The Spark Connector V1

Use the legacy Vertica Spark connector V1 when using versions of Spark older than 3.0 or Scala versions earlier than 2.12. If your Spark cluster is running a version later than 3.0, you should use the newer connector V2, because it is faster, has more features, and is fully supported. The connector V1 is deprecated, and will eventually be removed from distribution.

Getting the Connector

The legacy Spark connector V1 is packaged as a JAR file. You install this file on your Spark cluster to enable Spark and Vertica to exchange data. In addition to the connector JAR file, you also need to install the Vertica JDBC client library. The connector uses this library to connect to Vertica.

Both of these libraries are distributed with the Vertica server and are available on all nodes in the Vertica cluster in the following locations:

  • The Spark connector files are located in /opt/vertica/packages/SparkConnector/lib.
  • The JDBC client library is /opt/vertica/java/vertica-jdbc.jar.

Choosing the Correct Connector Version

Vertica supplies multiple versions of the connector JAR files. Each file is compatible one or more versions of Apache Spark and a specific version of Scala. The connector file you need depends on the version of Apache Spark and Scala you have installed. You can determine your Spark and Scala version by starting a Spark shell:

$ spark-shell
SPARK_MAJOR_VERSION is set to 2, using Spark2
Setting default log level to "WARN".
To adjust logging level use sc.setLogLevel(newLevel). For SparkR, use setLogLevel(newLevel).
Spark context Web UI available at http://node01:4040
Spark context available as 'sc' (master = local[*], app id = local-1488824765565).
Spark session available as 'spark'.
Welcome to
      ____              __
     / __/__  ___ _____/ /__
    _\ \/ _ \/ _ `/ __/  '_/
   /___/ .__/\_,_/_/ /_/\_\   version 2.1.0.2.6.0.3-8
      /_/
         
Using Scala version 2.11.8 (Java HotSpot(TM) 64-Bit Server VM, Java 1.8.0_77)
Type in expressions to have them evaluated.
Type :help for more information.

The startup messages contain the version numbers of both Spark and Scala (shown in bold in the previous example for clarity).

The list in Vertica Integration for Apache Spark tells you which version of the connector JAR file you need for each combination of Spark and Scala. Note that some versions of the connector are compatible with multiple versions of Spark. For example, the connector for Spark 2.1 is also compatible with Spark 2.2.

Deploying the Connector

Once you have the connector and JDBC library JAR files, you can deploy them to your Spark cluster in two ways:

  • Include the connector and Vertica JDBC JAR files using the "--jars" option when invoking spark-submit or spark-shell.
  • Deploy the connector to a Spark cluster so that all Spark applications have access across all nodes.

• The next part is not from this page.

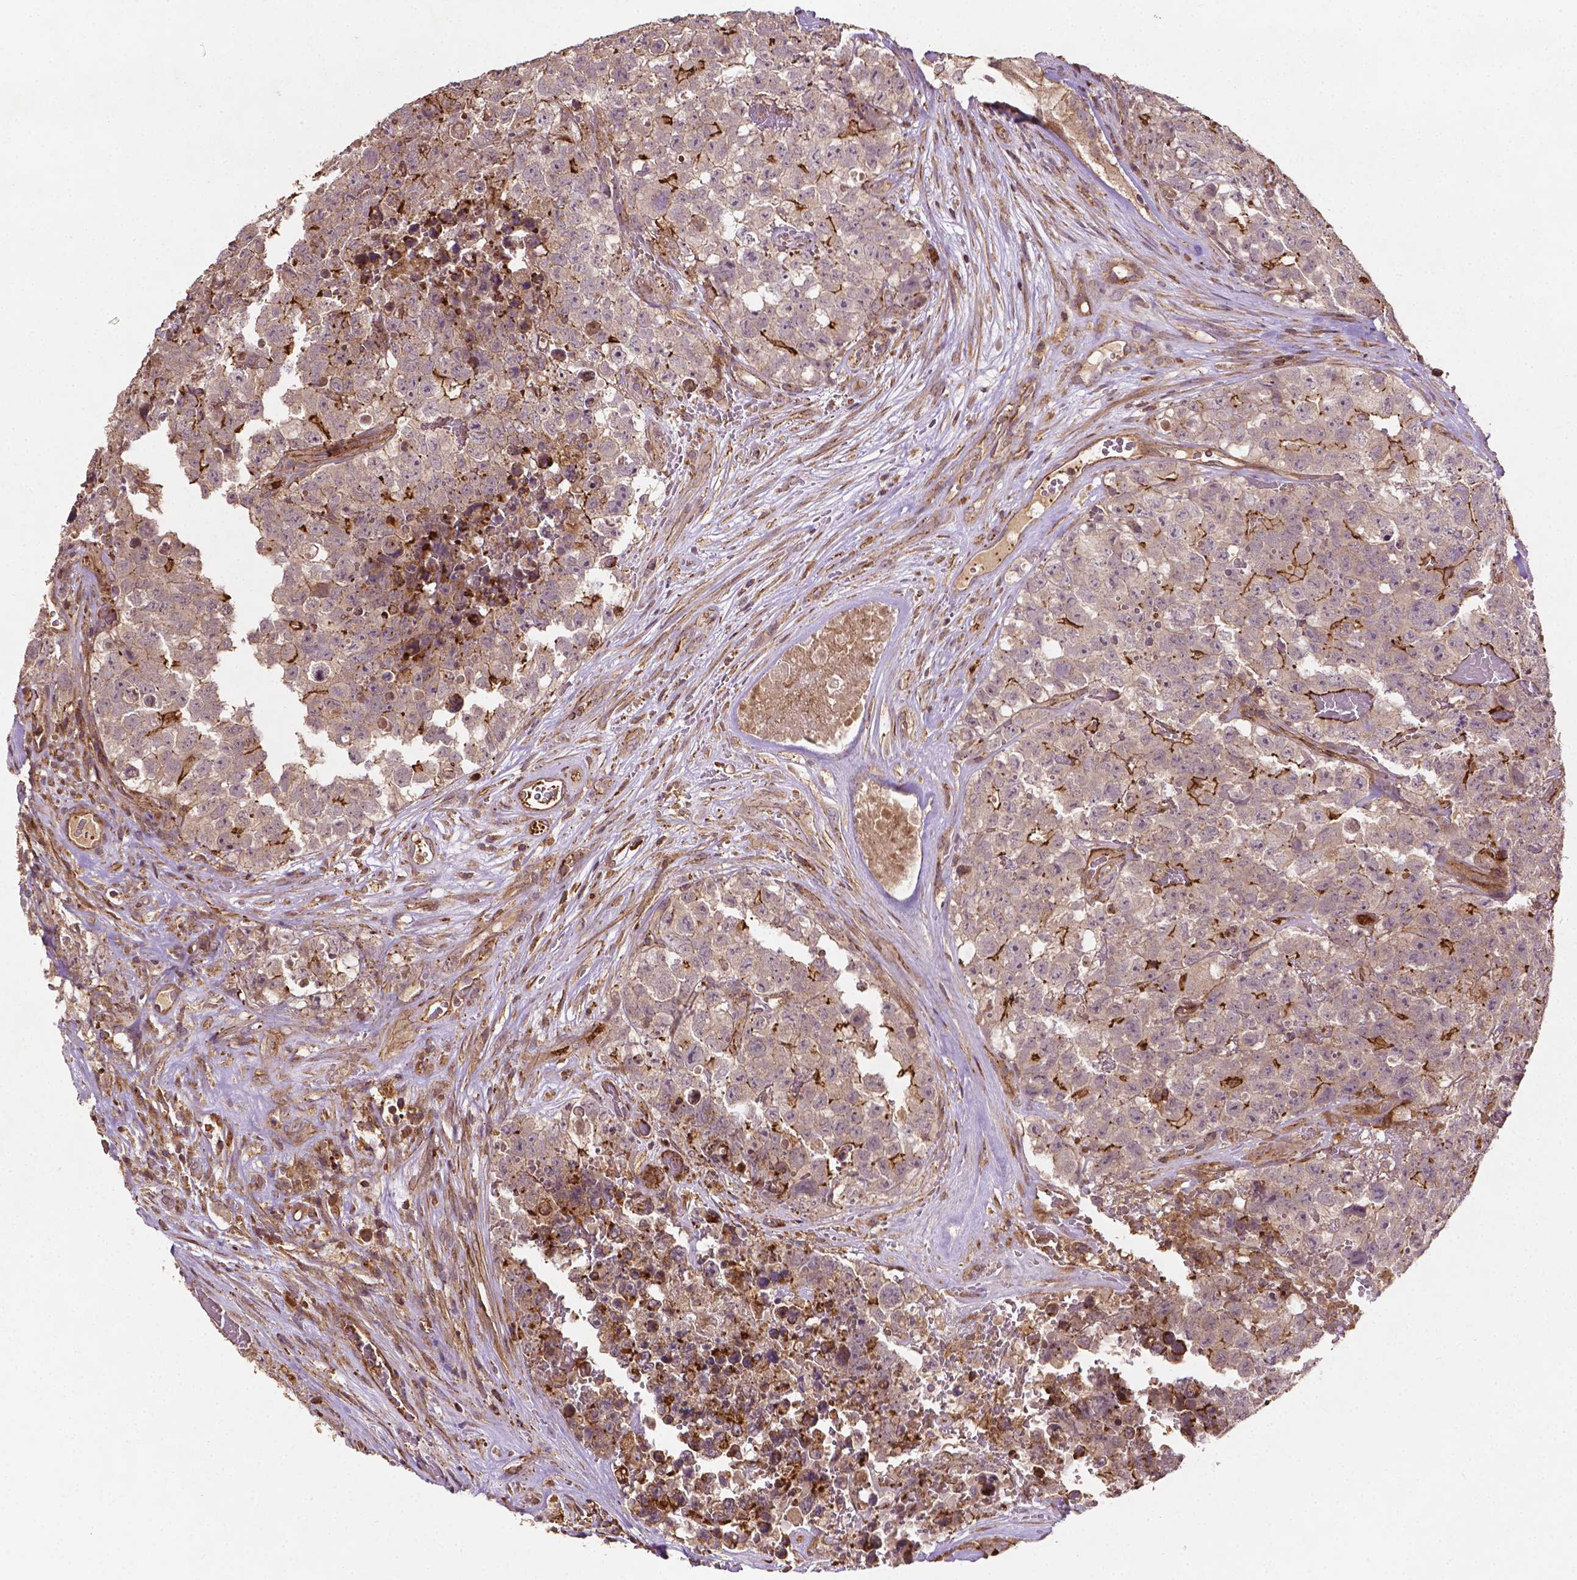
{"staining": {"intensity": "moderate", "quantity": "<25%", "location": "cytoplasmic/membranous"}, "tissue": "testis cancer", "cell_type": "Tumor cells", "image_type": "cancer", "snomed": [{"axis": "morphology", "description": "Carcinoma, Embryonal, NOS"}, {"axis": "topography", "description": "Testis"}], "caption": "Testis cancer (embryonal carcinoma) was stained to show a protein in brown. There is low levels of moderate cytoplasmic/membranous positivity in approximately <25% of tumor cells.", "gene": "ZMYND19", "patient": {"sex": "male", "age": 18}}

Copying the Connector for Use with Spark Submit or Spark Shell

The easiest way to deploy the connector to your Spark cluster is to copy it to a single Spark node, then include them in a spark-submit or spark-shell command line.

  1. Transfer both the Vertica Spark connector and Vertica JDBC driver JAR files to a directory on a Spark node.
  2. Log into the Spark node where you copied the files.
  3. Add the connector and JDBC files to the --jars argument of your spark-submit or spark-shell command line. If you are not in the directory where you downloaded the connector and JDBC JAR files, specify the path to them.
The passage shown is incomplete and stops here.